• DOCUMENT SECTION:
►
In Australia and New Zealand, the D-Max was sold as the third generation Holden Rodeo (RA) between 2003 and 2008, before being facelifted into the form of the Holden Colorado. This was a result of the GM-Isuzu split resulting in GM losing the right to use the "Rodeo" name. As with Rodeo, Colorado is available as either two- or four-wheel drive and in a range of body styles including single cab, space cab and crew cab. Power is provided by a range of petrol and diesel engines. Of the petrol engines, Holden offers a 2.4-litre four-cylinder as well as the Australian-made 3.6-litre Alloytec engine. The diesel powerplant is a four-cylinder Isuzu 4JJ1 unit displacing 3.0 litres. The main difference between Colorado and the Rodeo is the revised bodywork from the A-pillar forward.

During October 2008, the Isuzu D-Max was launched in Australia, alongside the almost identical Holden Colorado. Officially available in Australia as its own brand under the marketing name Isuzu UTE Australia, separate to the medium-heavy truck manufacturer, Isuzu Australia.
◄
• SUPPLIED MATERIAL:
►
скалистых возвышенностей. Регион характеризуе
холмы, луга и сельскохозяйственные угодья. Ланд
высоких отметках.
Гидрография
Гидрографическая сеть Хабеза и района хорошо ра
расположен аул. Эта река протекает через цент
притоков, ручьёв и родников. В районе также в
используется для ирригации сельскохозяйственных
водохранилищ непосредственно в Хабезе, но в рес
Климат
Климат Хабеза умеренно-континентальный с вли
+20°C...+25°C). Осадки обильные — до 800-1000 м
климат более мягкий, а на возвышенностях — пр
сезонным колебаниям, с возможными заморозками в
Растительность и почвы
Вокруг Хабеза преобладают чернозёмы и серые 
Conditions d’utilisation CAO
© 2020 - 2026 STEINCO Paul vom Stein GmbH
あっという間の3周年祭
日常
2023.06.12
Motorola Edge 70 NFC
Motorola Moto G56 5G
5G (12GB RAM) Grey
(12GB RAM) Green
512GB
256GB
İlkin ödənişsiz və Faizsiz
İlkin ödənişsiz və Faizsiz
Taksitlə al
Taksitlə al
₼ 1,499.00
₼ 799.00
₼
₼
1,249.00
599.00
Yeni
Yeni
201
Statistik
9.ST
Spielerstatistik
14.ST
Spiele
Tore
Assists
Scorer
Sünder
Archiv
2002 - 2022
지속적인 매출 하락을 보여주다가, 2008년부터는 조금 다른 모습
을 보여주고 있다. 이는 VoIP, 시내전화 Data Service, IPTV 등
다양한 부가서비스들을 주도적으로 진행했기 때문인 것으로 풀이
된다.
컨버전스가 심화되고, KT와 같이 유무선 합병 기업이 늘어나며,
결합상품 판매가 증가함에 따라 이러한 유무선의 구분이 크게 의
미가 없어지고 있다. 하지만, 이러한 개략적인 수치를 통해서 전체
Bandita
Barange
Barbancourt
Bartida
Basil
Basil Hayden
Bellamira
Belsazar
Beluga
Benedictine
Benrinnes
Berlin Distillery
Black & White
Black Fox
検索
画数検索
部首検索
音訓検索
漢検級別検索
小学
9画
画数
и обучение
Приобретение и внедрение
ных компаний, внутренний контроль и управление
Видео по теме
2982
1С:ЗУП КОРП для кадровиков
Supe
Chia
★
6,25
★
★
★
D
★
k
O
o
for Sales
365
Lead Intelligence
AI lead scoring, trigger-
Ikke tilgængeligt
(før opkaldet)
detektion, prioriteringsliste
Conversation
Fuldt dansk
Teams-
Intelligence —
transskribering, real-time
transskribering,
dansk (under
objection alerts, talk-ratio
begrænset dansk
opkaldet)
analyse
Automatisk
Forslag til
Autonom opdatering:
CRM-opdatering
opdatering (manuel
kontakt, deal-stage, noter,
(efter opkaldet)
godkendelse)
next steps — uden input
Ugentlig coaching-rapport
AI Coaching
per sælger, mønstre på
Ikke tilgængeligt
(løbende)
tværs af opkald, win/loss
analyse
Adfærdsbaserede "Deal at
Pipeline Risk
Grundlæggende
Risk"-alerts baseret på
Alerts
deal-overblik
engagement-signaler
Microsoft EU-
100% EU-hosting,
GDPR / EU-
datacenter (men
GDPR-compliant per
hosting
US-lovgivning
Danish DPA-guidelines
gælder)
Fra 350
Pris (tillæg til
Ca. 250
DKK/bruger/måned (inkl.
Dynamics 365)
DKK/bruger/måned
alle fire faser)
◄
• REQUIRED ACTIONS:
A - In the passage on the Holden Colorado, rewrite the paragraph beginning "In Australia and New Zealand, the D-Max" as a short bulleted list that keeps its main facts.
B - Reproduce word for word the part of the passage on the Holden Colorado starting at "In Australia and" and ending at "the A-pillar forward.".

• ANSWERS IN ORDER:
A -
- From 2003 to 2008 in Australia and New Zealand, the D-Max was sold as the third-generation Holden Rodeo (RA). It was then facelifted into the Holden Colorado.
- The change followed the GM-Isuzu split, which cost GM the right to use the "Rodeo" name.
- Like the Rodeo, the Colorado comes in two- or four-wheel drive.
- It is offered as a single cab, space cab or crew cab.
- Petrol engines: a 2.4-litre four-cylinder and the Australian-made 3.6-litre Alloytec.
- Diesel engine: a 3.0-litre four-cylinder Isuzu 4JJ1.
- The Colorado differs from the Rodeo mainly in its revised bodywork from the A-pillar forward.

B -
In Australia and New Zealand, the D-Max was sold as the third generation Holden Rodeo (RA) between 2003 and 2008, before being facelifted into the form of the Holden Colorado. This was a result of the GM-Isuzu split resulting in GM losing the right to use the "Rodeo" name. As with Rodeo, Colorado is available as either two- or four-wheel drive and in a range of body styles including single cab, space cab and crew cab. Power is provided by a range of petrol and diesel engines. Of the petrol engines, Holden offers a 2.4-litre four-cylinder as well as the Australian-made 3.6-litre Alloytec engine. The diesel powerplant is a four-cylinder Isuzu 4JJ1 unit displacing 3.0 litres. The main difference between Colorado and the Rodeo is the revised bodywork from the A-pillar forward.